To Aggregate or Not to Aggregate. That is the Question: A Case Study on Annotation Subjectivity in Span Prediction
Kemal Kurniawan, Meladel Mistica, Timothy Baldwin, Jey Han Lau
TL;DR
This work tackles automatic span prediction for legal problem descriptions annotated by multiple lawyers, addressing intrinsic subjectivity in legal area labeling. It introduces a subjectivity-aware evaluation framework with span- and word-level metrics and two gold-span strategies (majority-voted and best-matched), and compares two training regimes: aggregating annotations (MV) versus repeating labels (ReL). Using a neural sequence tagger with pretrained language models (BERT base uncased and DeBERTaV3) and a BiLSTM-CRF, the study finds that training on majority-voted spans generally yields higher span-level accuracy, while stronger models can modulate precision-recall trade-offs. The work highlights practical considerations for handling subjective annotations in span-based NLP tasks and discusses limitations, including data privacy and reproducibility, while offering directions for future evaluation and methodology refinement.
Abstract
This paper explores the task of automatic prediction of text spans in a legal problem description that support a legal area label.

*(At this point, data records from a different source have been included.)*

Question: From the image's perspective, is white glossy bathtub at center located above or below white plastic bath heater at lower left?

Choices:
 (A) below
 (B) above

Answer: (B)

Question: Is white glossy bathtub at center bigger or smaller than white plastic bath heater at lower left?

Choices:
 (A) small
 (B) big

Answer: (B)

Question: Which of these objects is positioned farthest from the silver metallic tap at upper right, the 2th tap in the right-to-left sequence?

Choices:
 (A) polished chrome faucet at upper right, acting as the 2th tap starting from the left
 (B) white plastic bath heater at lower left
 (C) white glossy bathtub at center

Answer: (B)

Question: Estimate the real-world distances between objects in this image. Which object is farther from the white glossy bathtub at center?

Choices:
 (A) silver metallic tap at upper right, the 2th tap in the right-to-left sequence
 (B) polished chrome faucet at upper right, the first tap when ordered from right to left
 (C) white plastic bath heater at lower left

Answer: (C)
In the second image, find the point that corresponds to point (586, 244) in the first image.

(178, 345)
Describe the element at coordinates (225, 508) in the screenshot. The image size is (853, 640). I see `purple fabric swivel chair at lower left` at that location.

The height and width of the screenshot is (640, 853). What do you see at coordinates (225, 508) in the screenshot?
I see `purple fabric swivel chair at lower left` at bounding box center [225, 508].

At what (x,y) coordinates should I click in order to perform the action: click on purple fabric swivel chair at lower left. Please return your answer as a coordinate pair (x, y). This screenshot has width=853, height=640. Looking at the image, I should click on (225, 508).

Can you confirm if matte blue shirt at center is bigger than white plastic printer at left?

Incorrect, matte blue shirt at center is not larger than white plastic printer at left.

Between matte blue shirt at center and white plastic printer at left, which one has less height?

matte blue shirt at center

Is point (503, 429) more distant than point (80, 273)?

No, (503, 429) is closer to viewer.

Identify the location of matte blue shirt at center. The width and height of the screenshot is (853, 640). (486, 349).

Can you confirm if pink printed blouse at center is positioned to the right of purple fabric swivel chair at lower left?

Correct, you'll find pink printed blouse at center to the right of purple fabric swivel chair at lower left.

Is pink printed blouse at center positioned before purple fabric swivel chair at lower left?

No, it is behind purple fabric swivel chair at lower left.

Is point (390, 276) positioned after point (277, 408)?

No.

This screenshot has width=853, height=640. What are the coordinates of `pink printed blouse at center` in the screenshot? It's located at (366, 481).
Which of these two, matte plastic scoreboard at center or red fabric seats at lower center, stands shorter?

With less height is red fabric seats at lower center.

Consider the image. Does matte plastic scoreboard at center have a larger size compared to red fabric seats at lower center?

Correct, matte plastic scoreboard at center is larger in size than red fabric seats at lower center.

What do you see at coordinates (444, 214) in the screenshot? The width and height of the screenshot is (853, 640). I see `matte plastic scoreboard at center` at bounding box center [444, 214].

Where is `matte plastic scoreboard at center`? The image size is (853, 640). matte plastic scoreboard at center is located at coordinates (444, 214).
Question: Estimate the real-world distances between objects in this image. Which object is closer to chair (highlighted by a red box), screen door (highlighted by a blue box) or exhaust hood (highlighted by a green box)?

We use a corpus of problem descriptions written by laypeople in English that is annotated by practising lawyers. Inherent subjectivity exists in our task because legal area categorisation is a complex task, and lawyers often have different views on a problem, especially in the face of legally-imprecise descriptions of issues. Experiments show that training on majority-voted spans outperforms training on disaggregated ones.